TASK DATA below:
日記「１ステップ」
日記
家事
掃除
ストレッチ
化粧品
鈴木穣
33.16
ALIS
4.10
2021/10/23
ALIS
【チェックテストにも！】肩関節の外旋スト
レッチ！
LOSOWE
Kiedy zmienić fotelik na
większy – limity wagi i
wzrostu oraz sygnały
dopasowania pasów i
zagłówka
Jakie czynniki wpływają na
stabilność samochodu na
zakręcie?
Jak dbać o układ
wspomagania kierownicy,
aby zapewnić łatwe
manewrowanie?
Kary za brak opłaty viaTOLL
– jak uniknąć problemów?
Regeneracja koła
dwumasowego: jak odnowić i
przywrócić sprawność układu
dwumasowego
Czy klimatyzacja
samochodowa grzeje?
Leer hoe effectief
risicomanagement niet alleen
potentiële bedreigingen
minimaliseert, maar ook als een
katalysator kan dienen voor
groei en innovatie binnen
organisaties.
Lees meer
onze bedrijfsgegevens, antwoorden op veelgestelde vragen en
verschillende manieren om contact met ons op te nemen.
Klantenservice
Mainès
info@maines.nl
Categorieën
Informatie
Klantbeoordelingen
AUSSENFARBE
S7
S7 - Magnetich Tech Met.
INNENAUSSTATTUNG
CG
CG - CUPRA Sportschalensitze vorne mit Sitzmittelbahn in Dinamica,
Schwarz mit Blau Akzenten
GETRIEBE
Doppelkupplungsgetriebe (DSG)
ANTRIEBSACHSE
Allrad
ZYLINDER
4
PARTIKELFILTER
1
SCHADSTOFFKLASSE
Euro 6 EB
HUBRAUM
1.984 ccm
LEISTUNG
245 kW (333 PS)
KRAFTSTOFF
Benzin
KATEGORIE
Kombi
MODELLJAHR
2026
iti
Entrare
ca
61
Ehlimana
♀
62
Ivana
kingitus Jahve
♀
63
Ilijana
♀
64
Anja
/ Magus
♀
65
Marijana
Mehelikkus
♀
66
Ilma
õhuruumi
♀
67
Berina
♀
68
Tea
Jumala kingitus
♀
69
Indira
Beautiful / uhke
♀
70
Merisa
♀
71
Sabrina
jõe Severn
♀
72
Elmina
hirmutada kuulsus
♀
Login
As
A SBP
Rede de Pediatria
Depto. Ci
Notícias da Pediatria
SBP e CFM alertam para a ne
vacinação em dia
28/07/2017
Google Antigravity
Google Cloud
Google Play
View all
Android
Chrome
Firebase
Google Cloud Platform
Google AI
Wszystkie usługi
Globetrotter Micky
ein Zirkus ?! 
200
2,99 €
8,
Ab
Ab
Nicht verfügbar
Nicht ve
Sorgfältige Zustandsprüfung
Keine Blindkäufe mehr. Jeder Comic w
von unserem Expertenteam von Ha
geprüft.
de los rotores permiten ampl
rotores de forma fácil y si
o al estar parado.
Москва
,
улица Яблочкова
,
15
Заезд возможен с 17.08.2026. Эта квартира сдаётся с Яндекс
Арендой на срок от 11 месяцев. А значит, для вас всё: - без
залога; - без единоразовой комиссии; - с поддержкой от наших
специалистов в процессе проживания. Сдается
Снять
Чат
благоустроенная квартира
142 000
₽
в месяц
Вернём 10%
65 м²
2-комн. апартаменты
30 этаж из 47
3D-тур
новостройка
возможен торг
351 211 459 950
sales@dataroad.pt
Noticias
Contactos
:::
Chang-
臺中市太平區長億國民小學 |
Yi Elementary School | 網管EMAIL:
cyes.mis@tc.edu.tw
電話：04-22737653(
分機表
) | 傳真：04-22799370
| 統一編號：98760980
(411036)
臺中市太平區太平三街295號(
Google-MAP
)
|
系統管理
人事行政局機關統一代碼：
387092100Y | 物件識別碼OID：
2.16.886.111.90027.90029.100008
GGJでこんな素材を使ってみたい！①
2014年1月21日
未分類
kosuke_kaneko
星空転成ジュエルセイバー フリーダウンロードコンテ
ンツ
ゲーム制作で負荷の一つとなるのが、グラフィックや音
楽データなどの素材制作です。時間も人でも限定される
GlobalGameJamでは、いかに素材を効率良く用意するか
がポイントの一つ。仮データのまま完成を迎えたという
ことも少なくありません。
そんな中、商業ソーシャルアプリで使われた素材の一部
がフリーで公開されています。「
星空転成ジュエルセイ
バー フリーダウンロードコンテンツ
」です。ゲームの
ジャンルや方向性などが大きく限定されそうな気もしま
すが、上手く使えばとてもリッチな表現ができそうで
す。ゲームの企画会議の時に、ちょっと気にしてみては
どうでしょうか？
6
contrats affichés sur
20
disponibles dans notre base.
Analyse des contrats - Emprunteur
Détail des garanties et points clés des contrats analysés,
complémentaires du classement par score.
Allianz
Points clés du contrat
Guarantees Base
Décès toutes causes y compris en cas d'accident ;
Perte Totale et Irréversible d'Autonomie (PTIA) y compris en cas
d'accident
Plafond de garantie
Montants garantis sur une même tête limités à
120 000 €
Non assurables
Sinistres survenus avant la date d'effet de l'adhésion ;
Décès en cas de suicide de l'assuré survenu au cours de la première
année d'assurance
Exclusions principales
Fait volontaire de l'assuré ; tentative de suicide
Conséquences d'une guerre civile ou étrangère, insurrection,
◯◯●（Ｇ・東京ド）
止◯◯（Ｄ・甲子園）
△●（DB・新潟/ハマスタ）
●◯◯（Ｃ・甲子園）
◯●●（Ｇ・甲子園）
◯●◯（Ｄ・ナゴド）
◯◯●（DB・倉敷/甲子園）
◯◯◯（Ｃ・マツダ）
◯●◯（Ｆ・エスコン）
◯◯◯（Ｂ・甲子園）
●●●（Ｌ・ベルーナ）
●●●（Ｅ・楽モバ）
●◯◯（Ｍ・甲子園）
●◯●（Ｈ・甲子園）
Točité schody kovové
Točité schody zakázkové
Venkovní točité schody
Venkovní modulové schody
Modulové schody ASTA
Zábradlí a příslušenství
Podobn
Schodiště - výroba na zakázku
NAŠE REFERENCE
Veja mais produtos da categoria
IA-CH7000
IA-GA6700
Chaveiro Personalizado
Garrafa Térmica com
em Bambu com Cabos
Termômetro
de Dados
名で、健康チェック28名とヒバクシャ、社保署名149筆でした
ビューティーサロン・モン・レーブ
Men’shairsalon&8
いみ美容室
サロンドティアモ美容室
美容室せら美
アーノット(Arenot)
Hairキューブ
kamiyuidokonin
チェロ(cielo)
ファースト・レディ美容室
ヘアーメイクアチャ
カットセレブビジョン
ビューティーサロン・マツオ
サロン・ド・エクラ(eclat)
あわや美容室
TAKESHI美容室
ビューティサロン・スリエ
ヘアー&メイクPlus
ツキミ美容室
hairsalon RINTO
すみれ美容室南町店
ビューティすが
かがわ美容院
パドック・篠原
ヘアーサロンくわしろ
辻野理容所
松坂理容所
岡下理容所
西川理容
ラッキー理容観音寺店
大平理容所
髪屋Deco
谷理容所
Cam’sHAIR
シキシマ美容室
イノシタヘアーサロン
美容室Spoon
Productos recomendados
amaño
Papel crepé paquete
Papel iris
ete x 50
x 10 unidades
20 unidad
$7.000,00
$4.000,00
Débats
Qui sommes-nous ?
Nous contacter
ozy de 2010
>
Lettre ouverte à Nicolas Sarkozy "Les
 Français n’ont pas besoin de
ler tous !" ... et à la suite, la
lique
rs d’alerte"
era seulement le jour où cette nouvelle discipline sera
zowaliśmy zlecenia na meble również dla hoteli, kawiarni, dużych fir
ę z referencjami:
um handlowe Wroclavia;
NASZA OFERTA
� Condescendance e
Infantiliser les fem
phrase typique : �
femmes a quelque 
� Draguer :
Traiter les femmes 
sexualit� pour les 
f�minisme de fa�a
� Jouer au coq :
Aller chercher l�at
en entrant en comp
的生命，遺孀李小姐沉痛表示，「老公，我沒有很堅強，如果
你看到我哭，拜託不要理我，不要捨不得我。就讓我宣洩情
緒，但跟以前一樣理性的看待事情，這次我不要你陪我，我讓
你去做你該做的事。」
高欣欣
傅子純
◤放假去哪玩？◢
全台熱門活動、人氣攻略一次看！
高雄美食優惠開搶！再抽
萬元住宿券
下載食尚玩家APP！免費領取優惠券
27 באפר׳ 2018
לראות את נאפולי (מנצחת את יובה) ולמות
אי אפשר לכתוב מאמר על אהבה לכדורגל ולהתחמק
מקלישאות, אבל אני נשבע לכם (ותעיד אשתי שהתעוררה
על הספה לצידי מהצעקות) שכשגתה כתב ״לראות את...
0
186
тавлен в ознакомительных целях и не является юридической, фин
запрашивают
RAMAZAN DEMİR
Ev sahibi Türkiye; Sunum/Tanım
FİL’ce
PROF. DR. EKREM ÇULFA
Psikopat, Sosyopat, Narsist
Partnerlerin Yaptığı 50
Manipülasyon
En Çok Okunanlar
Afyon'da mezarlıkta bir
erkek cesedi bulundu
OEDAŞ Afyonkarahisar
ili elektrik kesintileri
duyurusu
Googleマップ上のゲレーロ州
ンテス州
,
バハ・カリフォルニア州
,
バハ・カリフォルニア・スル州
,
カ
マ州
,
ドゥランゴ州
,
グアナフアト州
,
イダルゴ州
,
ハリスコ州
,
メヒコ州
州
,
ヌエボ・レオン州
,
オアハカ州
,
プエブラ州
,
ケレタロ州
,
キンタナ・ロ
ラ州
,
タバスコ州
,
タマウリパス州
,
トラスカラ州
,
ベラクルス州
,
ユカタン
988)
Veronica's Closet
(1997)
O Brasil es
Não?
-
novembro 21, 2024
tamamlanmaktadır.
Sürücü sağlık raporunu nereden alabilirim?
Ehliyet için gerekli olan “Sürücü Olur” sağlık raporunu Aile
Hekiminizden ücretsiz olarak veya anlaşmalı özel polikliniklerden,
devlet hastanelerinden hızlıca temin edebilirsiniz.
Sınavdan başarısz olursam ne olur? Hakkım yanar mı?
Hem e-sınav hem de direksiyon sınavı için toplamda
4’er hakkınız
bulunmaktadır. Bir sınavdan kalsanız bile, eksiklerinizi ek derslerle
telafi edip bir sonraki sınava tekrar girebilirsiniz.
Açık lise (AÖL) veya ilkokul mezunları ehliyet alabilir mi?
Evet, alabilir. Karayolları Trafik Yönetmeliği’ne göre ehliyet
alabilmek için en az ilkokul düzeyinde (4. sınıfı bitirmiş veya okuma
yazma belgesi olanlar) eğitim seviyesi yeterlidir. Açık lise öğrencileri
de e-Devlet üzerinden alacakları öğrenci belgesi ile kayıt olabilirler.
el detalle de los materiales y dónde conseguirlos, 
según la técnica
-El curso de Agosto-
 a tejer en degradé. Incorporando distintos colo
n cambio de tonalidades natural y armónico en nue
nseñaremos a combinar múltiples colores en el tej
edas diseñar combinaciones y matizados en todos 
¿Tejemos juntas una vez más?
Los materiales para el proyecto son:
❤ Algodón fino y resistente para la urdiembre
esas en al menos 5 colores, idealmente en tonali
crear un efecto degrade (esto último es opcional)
End of TASK DATA.
- [TRY IT]: Count the lines in the data above that contain the string "לראות". State only the number.

- [WRITTEN REPLY]: 2